Output each entry verbatim. Leave the images out.

Start of Dataset content

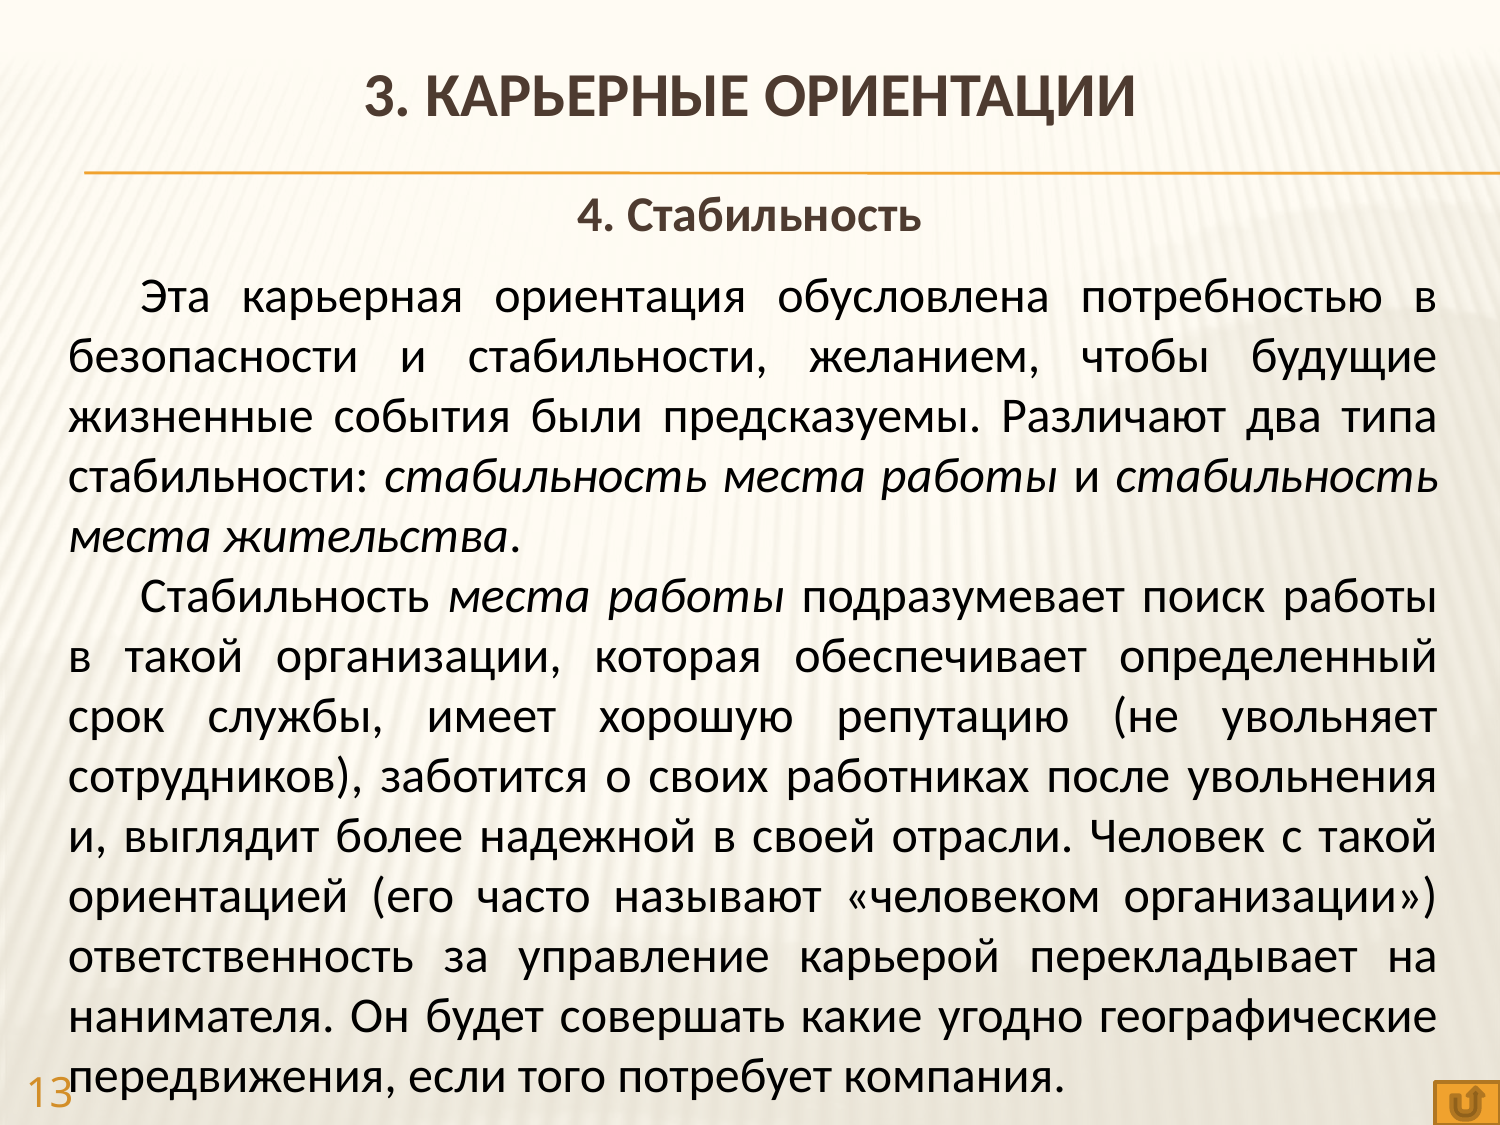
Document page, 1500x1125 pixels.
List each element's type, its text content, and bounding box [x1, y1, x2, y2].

text_box 4. Стабильность [0, 174, 1500, 250]
slide_number 13 [0, 1058, 89, 1125]
text_box 3. КАРЬЕРНЫЕ ОРИЕНТАЦИИ [41, 46, 1461, 137]
text_box [1433, 1080, 1500, 1125]
list Эта карьерная ориентация обусловлена потребностью в безопасности и стабильности, желанием, чтобы будущие жизненные события были предсказуемы. Различают два типа стабильности: стабильность места работы и стабильность места жительства. Стабильность места работы подразумевает поиск работы в такой организации, которая обеспечивает определенный срок службы, имеет хорошую репутацию (не увольняет сотрудников), заботится о своих работниках после увольнения и, выглядит более надежной в своей отрасли. Человек с такой ориентацией (его часто называют «человеком организации») ответственность за управление карьерой перекладывает на нанимателя. Он будет совершать какие угодно географические передвижения, если того потребует компания. [53, 255, 1453, 1047]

End of Dataset content

= Response to the exercise =
Document page, 1500x1125 pixels.
List each element's type, its text content, and bounding box [x1, y1, x2, y2].

text_box 4. Стабильность [0, 174, 1500, 250]
slide_number 13 [0, 1058, 89, 1125]
text_box 3. КАРЬЕРНЫЕ ОРИЕНТАЦИИ [41, 46, 1461, 137]
text_box [1433, 1080, 1500, 1125]
list Эта карьерная ориентация обусловлена потребностью в безопасности и стабильности, желанием, чтобы будущие жизненные события были предсказуемы. Различают два типа стабильности: стабильность места работы и стабильность места жительства. Стабильность места работы подразумевает поиск работы в такой организации, которая обеспечивает определенный срок службы, имеет хорошую репутацию (не увольняет сотрудников), заботится о своих работниках после увольнения и, выглядит более надежной в своей отрасли. Человек с такой ориентацией (его часто называют «человеком организации») ответственность за управление карьерой перекладывает на нанимателя. Он будет совершать какие угодно географические передвижения, если того потребует компания. [53, 255, 1453, 1047]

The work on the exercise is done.